**ASSIGNMENT:** Return exactly the lines below, starting with the one that has "<h3>Logic and design flaws</h3>" and going on through the one that has "Typically, a close".

**PROVIDED DATA:**
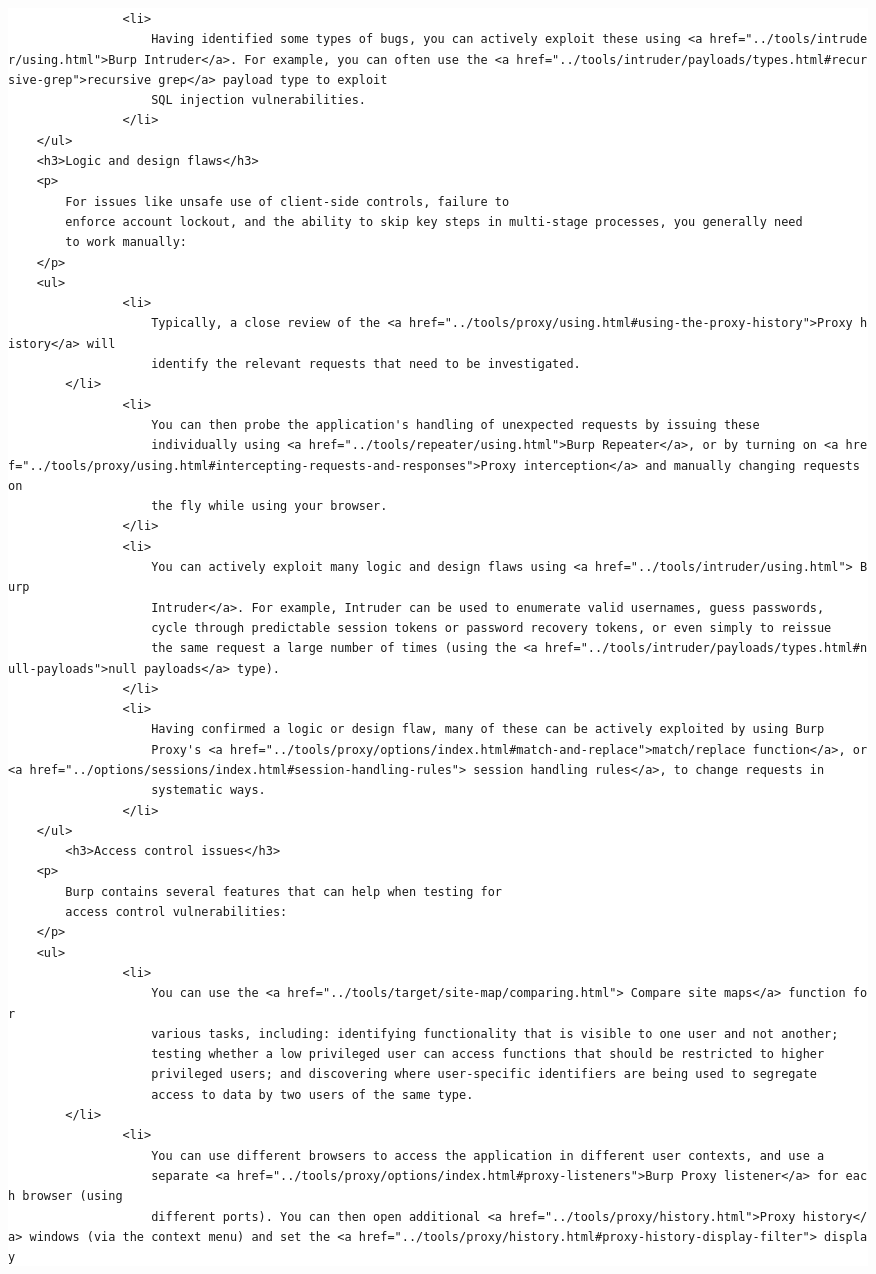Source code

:                     <li>
                        Having identified some types of bugs, you can actively exploit these using <a href="../tools/intruder/using.html">Burp Intruder</a>. For example, you can often use the <a href="../tools/intruder/payloads/types.html#recursive-grep">recursive grep</a> payload type to exploit
                        SQL injection vulnerabilities.
                    </li>
        </ul>
        <h3>Logic and design flaws</h3>
        <p>
            For issues like unsafe use of client-side controls, failure to
            enforce account lockout, and the ability to skip key steps in multi-stage processes, you generally need
            to work manually:
        </p>
        <ul>
                    <li>
                        Typically, a close review of the <a href="../tools/proxy/using.html#using-the-proxy-history">Proxy history</a> will
                        identify the relevant requests that need to be investigated.
            </li>
                    <li>
                        You can then probe the application's handling of unexpected requests by issuing these
                        individually using <a href="../tools/repeater/using.html">Burp Repeater</a>, or by turning on <a href="../tools/proxy/using.html#intercepting-requests-and-responses">Proxy interception</a> and manually changing requests on
                        the fly while using your browser.
                    </li>
                    <li>
                        You can actively exploit many logic and design flaws using <a href="../tools/intruder/using.html"> Burp
                        Intruder</a>. For example, Intruder can be used to enumerate valid usernames, guess passwords,
                        cycle through predictable session tokens or password recovery tokens, or even simply to reissue
                        the same request a large number of times (using the <a href="../tools/intruder/payloads/types.html#null-payloads">null payloads</a> type).
                    </li>
                    <li>
                        Having confirmed a logic or design flaw, many of these can be actively exploited by using Burp
                        Proxy's <a href="../tools/proxy/options/index.html#match-and-replace">match/replace function</a>, or <a href="../options/sessions/index.html#session-handling-rules"> session handling rules</a>, to change requests in
                        systematic ways.
                    </li>
        </ul>
            <h3>Access control issues</h3>
        <p>
            Burp contains several features that can help when testing for
            access control vulnerabilities:
        </p>
        <ul>
                    <li>
                        You can use the <a href="../tools/target/site-map/comparing.html"> Compare site maps</a> function for
                        various tasks, including: identifying functionality that is visible to one user and not another;
                        testing whether a low privileged user can access functions that should be restricted to higher
                        privileged users; and discovering where user-specific identifiers are being used to segregate
                        access to data by two users of the same type.
            </li>
                    <li>
                        You can use different browsers to access the application in different user contexts, and use a
                        separate <a href="../tools/proxy/options/index.html#proxy-listeners">Burp Proxy listener</a> for each browser (using
                        different ports). You can then open additional <a href="../tools/proxy/history.html">Proxy history</a> windows (via the context menu) and set the <a href="../tools/proxy/history.html#proxy-history-display-filter"> display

**WRITTEN RESPONSE:**
        <h3>Logic and design flaws</h3>
        <p>
            For issues like unsafe use of client-side controls, failure to
            enforce account lockout, and the ability to skip key steps in multi-stage processes, you generally need
            to work manually:
        </p>
        <ul>
                    <li>
                        Typically, a close review of the <a href="../tools/proxy/using.html#using-the-proxy-history">Proxy history</a> will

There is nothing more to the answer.